Many experts side with Mattis. “These issues do not rise to the level of a material breach, nor do they justify withdrawal,” Kingston Reif, an expert at the Arms Control Association, told me.
Third, some experts claim the deal helps Russia much more than it helps America. “I’m supportive of leaving” the treaty, Rebeccah Heinrichs, a nuclear expert at the Hudson Institute, told me. “It’s critical to Russia’s intelligence operation which it exploits to our disadvantage. They need it more than we do.”
“Between the technology they use, what they’re looking at, and how they have denied certain overflights over parts of their territory, it does force us to consider that maybe we’re enabling them even as they seek to undermine us,” she continued.

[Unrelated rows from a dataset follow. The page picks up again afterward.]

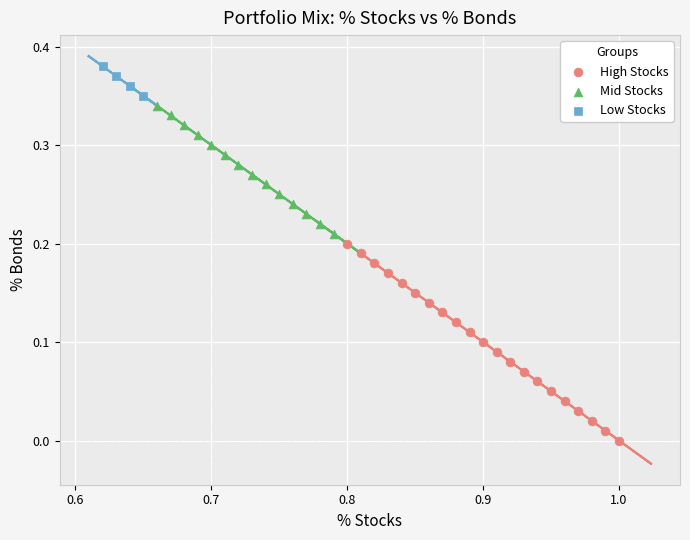

Which series reaches the maximum Y coordinate?

Low Stocks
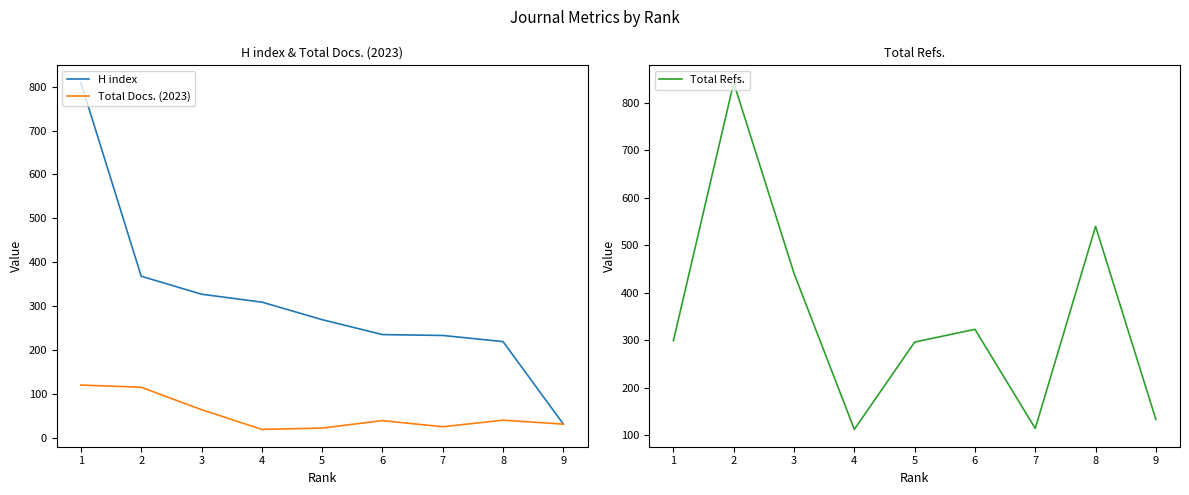

How many data points in H index are above 269?

4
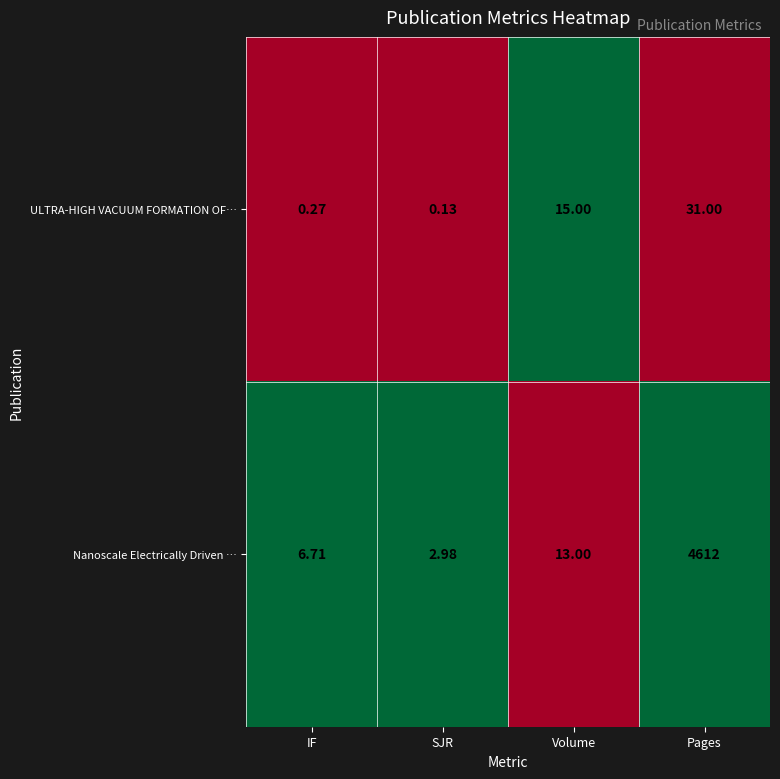

At which label does Nanoscale Electrically Driven … reach its peak?

Pages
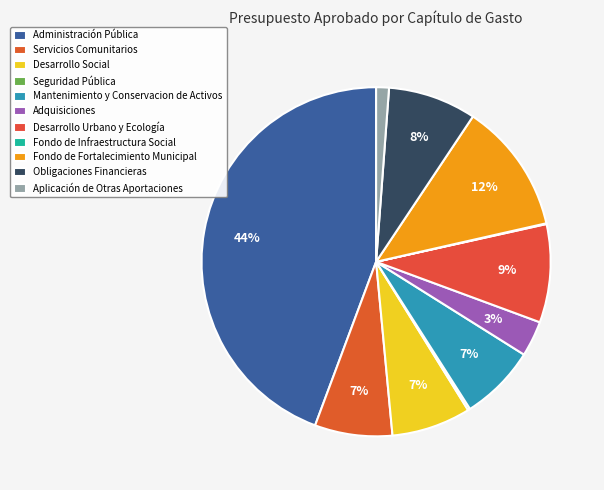

To the nearest percent, what is the average slice percentage?

9%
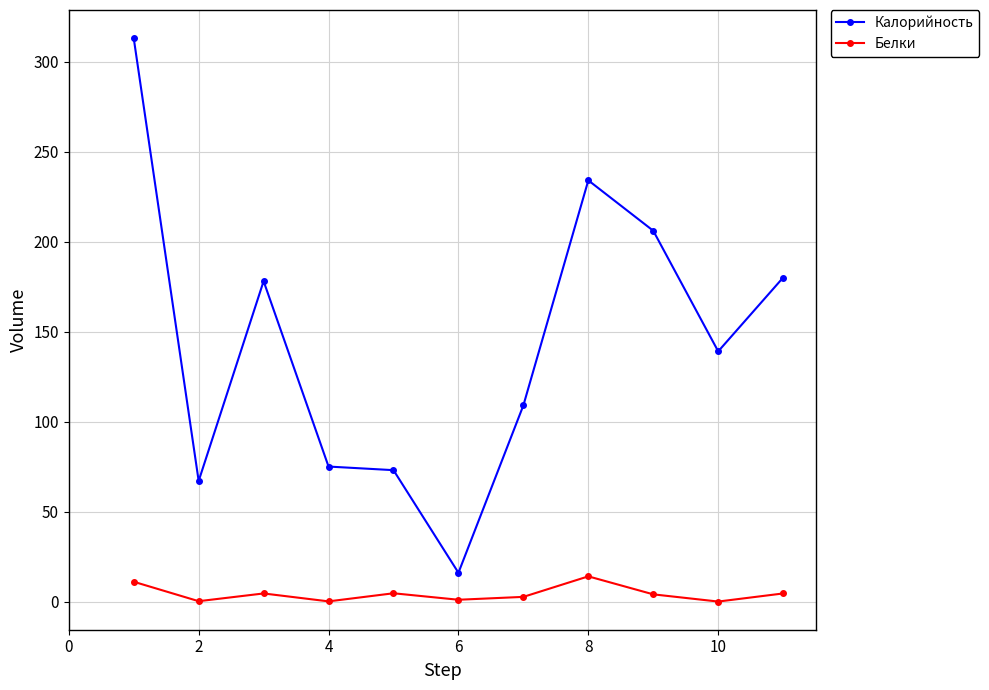

True or false: Калорийность and Белки intersect in this chart.

False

This is a concern some top military officials have had, as well. In 2016, then-Defense Intelligence Agency Director Gen. Vincent Stewart told the House Armed Services Committee that he was worried about what Russia could learn thanks to the treaty.
“The things that you can see, the amount of data you can collect, the things you can do with post-processing, allows Russia, in my opinion, to get incredible foundational intelligence on critical infrastructure, bases, ports, all of our facilities,” he said. “So from my perspective, it gives them a significant advantage.” He later added that he’d “love to deny” Russia allowed overflights.
That’s all fair, especially if Russia is getting better quality information than the US is. But advocates of the treaty note that what Moscow learns is outweighed by what the US obtains and can share with its allies in the accord, particularly Ukraine. “The treaty has been of particular value recently in countering Russian disinformation and aggression against Ukraine,” says Reif.
There is major concern that the Trump administration simply wants out of arms-control treaties in general and with Russia in particular. Trump withdrew the US from the UN Arms Trade Treaty, an international arms sals agreement, and ended the Intermediate Nuclear Forces Treaty with Russia that banned ground-based, medium-range nuclear missiles.
Advocates for these and other agreements say the US is leaving treaties that, while imperfect, give Russia more authority to build advanced weapons while lowering trust between the world’s foremost nuclear powers.
That, among other reasons, is why so many experts are upset that the Trump administration may leave Open Skies in the coming days: because the US could lose more than it gains. “The United States gains nothing from leaving the treaty,” Bell told me.
Update, October 10, 2019: This article originally called the overflights “spy flights.” We’ve changed it now to “observation flights” to more appropriately describe the matter.